Un risque également identifié au PS, où l’on essaie toujours de négocier les conditions d’un accord de non-censure avec Matignon. « C’est tout à fait insuffisant. En vérité, on donne un droit de véto au Medef dans les négociations. C’est plié d’avance », a ainsi résumé le député socialiste Philippe Brun, ce mercredi sur BFMTV, dans le sillage de la responsable syndicale et du secrétaire national du PS la veille sur TF1.

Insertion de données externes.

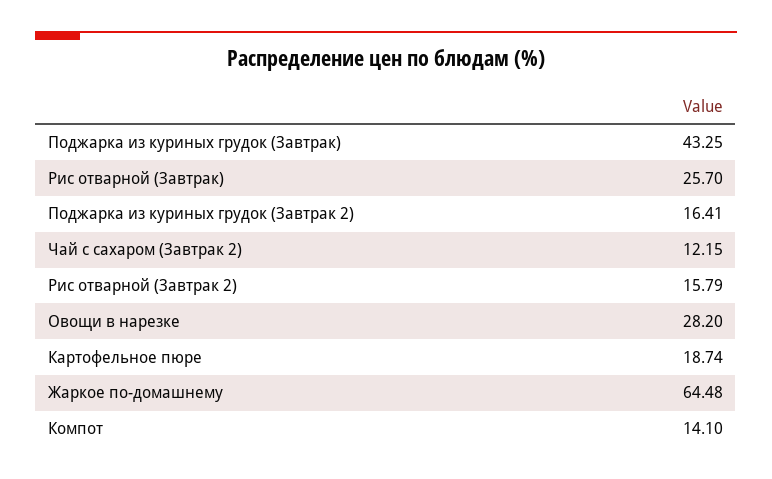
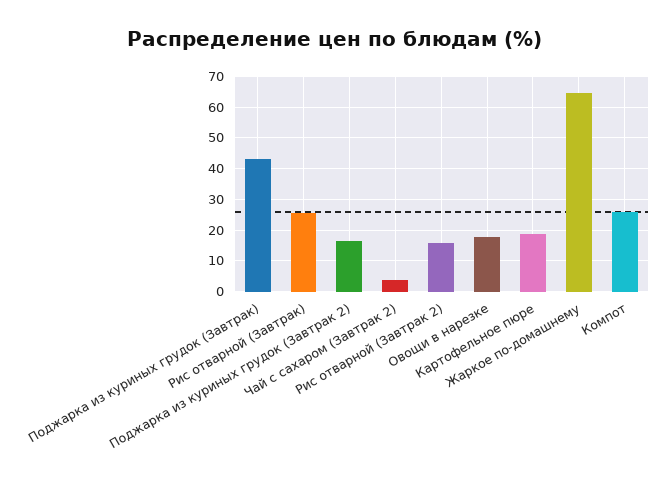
Чай с сахаром (Завтрак 2): 12.15 -> 4
Овощи в нарезке: 28.2 -> 18
Компот: 14.1 -> 26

« Ce que je demande au Premier ministre », c’est « qu’il dise que, qu’il y ait accord ou pas accord (entre syndicats et patronat), le Parlement sera saisi de la question des retraites sur la base des propositions qui auront été faites par les uns et par les autres », a clairement exposé Olivier Faure dans son entretien au journal de 20 heures.
Le gouvernement cafouille, mais ne recule pas
Pour les roses, la manœuvre est d’autant plus délicate qu’ils n’ont pas obtenu la suspension de la réforme qu’ils appelaient de leurs vœux et qui aurait donné plus de poids aux syndicats dans la négociation avec le Medef. Olivier Faure et ses troupes sont donc appelés par le « bloc central » à ne pas censurer le gouvernement, le laissant ainsi cheminer sur le budget, au risque de se retrouver le bec dans l’eau dans trois mois.
Signe de la fébrilité ambiante sur cette question pourtant centrale (et décisive pour la survie à moyen terme du gouvernement), les ministres peinent à dissiper le flou qui plane sur la stratégie de François Bayrou, qualifiée « d’opération enfumage » par Jean-Luc Mélenchon et les insoumis.
Ce mercredi matin, Matignon et la porte-parole du gouvernement ont martelé que la réforme Borne s’appliquerait bien en cas d’échec des négociations. Pourtant, le ministre de l’Aménagement du territoire François Rebsamen expliquait la veille que les parlementaires auraient le dernier mot, quoi qu’il arrive. Ce mercredi après-midi, François Bayrou a dégagé une troisième voie, à l’Assemblée, en évoquant la possibilité de « progrès » (sans accord) entre syndicats et patronats, qui seraient soumis au vote au Parlement.
Un semblant de cafouillage qui en appelle un autre, sur la date du début des négociations. Contrairement à ce qu’ont indiqué plusieurs responsables syndicaux et la ministre du Travail dans la matinée, le premier rendez-vous entre les partenaires sociaux aura bien lieu vendredi matin, comme annoncé par François Bayrou à l’Assemblée. « On ne peut pas non plus convoquer les personnes en moins de 72 heures », avait expliqué Astrid Panosyan-Bouvet sur franceinfo pour justifier ce retard à l’allumage. Avant un petit miracle… Qui risque de ne pas durer.